César Antonio Molina advierte sobre los riesgos de la memoria histórica cuando se utilizar para construir mitos que propician la confrontación. No hay que olvidar a las víctimas, pero el pasado no debe ser un obstáculo para avanzar hacia «un porvenir de paz, respeto y reconciliación». La «fragilidad del bien» (Tzvetan Todorov) puede ser derrotada por la «banalidad del mal» (Hannah Arendt). Ningún ciudadano puede vivir de espaldas a la polis: «Todos estamos al cuidado del mundo y toda pretensión de neutralidad es ilegítima». Combatir a la iniquidad no implica desobedecer sistemáticamente, ignorando la obligación de respetar las leyes aprobadas en democracia. Acatar las normas no significa renunciar a la acción, sino someterla al juicio de la razón: «El consentimiento es un acto por el cual uno se constituye como prisionero de sí mismo». Que nadie se haga la ilusión de permanecer al margen de la historia. Como ciudadanos, somos sujetos responsables y callar ante las injusticias nos convierte en cómplices: «Cada uno de nosotros cargamos con parte de nuestra culpa, que, para Jankélévitch, es irremplazable». No quiero finalizar esta nota sin mencionar una lúcida reflexión de César Antonio Molina sobre los animales, nuestros «hermanos menores», según San Francisco de Asís: «En la naturaleza, dice Jung, el animal es un ciudadano. Repito: un ciudadano, bien educado. Bondadoso por lo general si no se le agrede, y no hace extravagancias como la mayoría de los seres humanos. Para ser ciudadanos ejemplares deberíamos imitarlos en muchas cosas».

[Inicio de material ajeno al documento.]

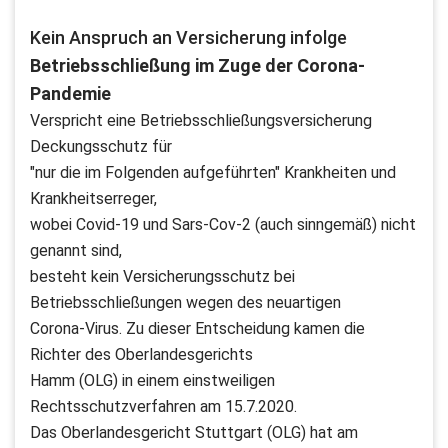
Kein Anspruch an Versicherung infolge
Betriebsschließung im Zuge der Corona-
Pandemie
Verspricht eine Betriebsschließungsversicherung
Deckungsschutz für
"nur die im Folgenden aufgeführten" Krankheiten und
Krankheitserreger,
wobei Covid-19 und Sars-Cov-2 (auch sinngemäß) nicht
genannt sind,
besteht kein Versicherungsschutz bei
Betriebsschließungen wegen des neuartigen
Corona-Virus. Zu dieser Entscheidung kamen die
Richter des Oberlandesgerichts
Hamm (OLG) in einem einstweiligen
Rechtsschutzverfahren am 15.7.2020.
Das Oberlandesgericht Stuttgart (OLG) hat am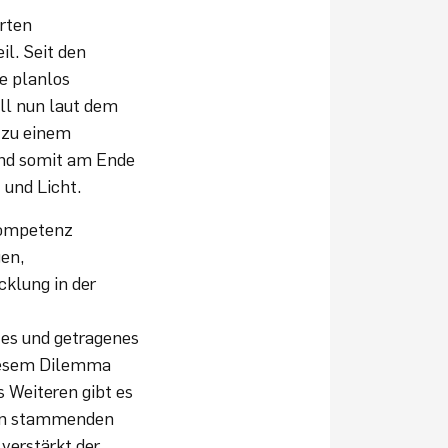
rten
l. Seit den
e planlos
ll nun laut dem
 zu einem
und somit am Ende
 und Licht.
kompetenz
gen,
cklung in der
es und getragenes
diesem Dilemma
s Weiteren gibt es
ren stammenden
verstärkt der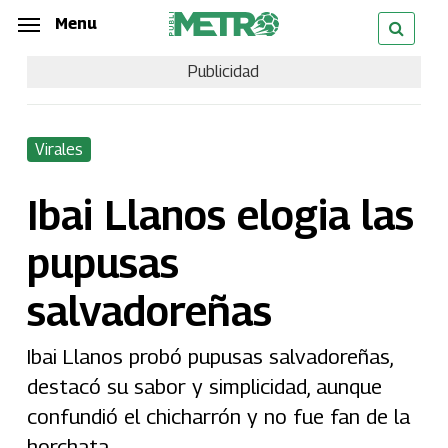
Skip
Menu
Menu
to
Publicidad
main
content
Virales
Ibai Llanos elogia las
pupusas
salvadoreñas
Ibai Llanos probó pupusas salvadoreñas,
destacó su sabor y simplicidad, aunque
confundió el chicharrón y no fue fan de la
horchata.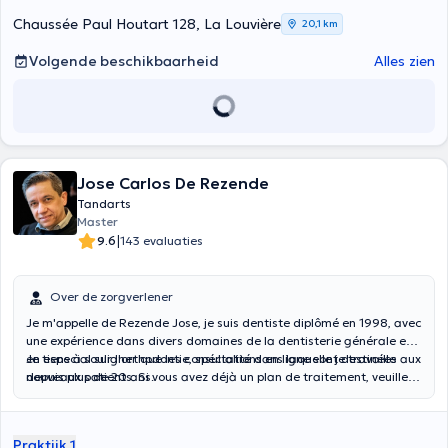
Chaussée Paul Houtart 128, La Louvière
20,1 km
Volgende beschikbaarheid
Alles zien
Jose Carlos De Rezende
Tandarts
Master
|
9.6
143 evaluaties
Over de zorgverlener
Je m'appelle de Rezende Jose, je suis dentiste diplômé en 1998, avec
une expérience dans divers domaines de la dentisterie générale et
en especial sur l'orthodontie, spécialité dans laquelle je travaille
Je tiens à souligner que les consultations en ligne sont destinées aux
depuis plus de 20 ans.
nouveaux patients. Si vous avez déjà un plan de traitement, veuillez
nous contacter directement afin que nous puissions adapter le temp
du rendez-vous à vos besoins.
Praktijk 1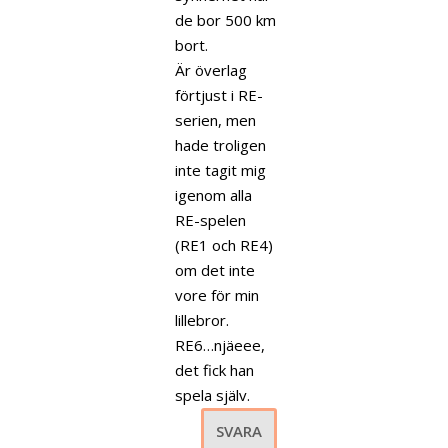
de bor 500 km
bort.
Är överlag
förtjust i RE-
serien, men
hade troligen
inte tagit mig
igenom alla
RE-spelen
(RE1 och RE4)
om det inte
vore för min
lillebror.
RE6…njäeee,
det fick han
spela själv.
SVARA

El ciudadano César Antonio Molina también es el poeta César Antonio Molina. Ambos son necesarios en la polis, aunque le pese a Platón. Sin voces libres, intempestivas, insobornables, la libertad se corrompe y la paideia se degrada. «Lo importante no es seguir divagando sobre lo que es un hombre de bien, sino serlo», asevera Marco Aurelio. Ahora que los demonios de Europa han reaparecido, nos hacen mucha falta hombres de bien como César Antonio Molina, tenaces como un tábano y sabios como un viejo filósofo estoico. Y melancólicos, como los buenos poetas.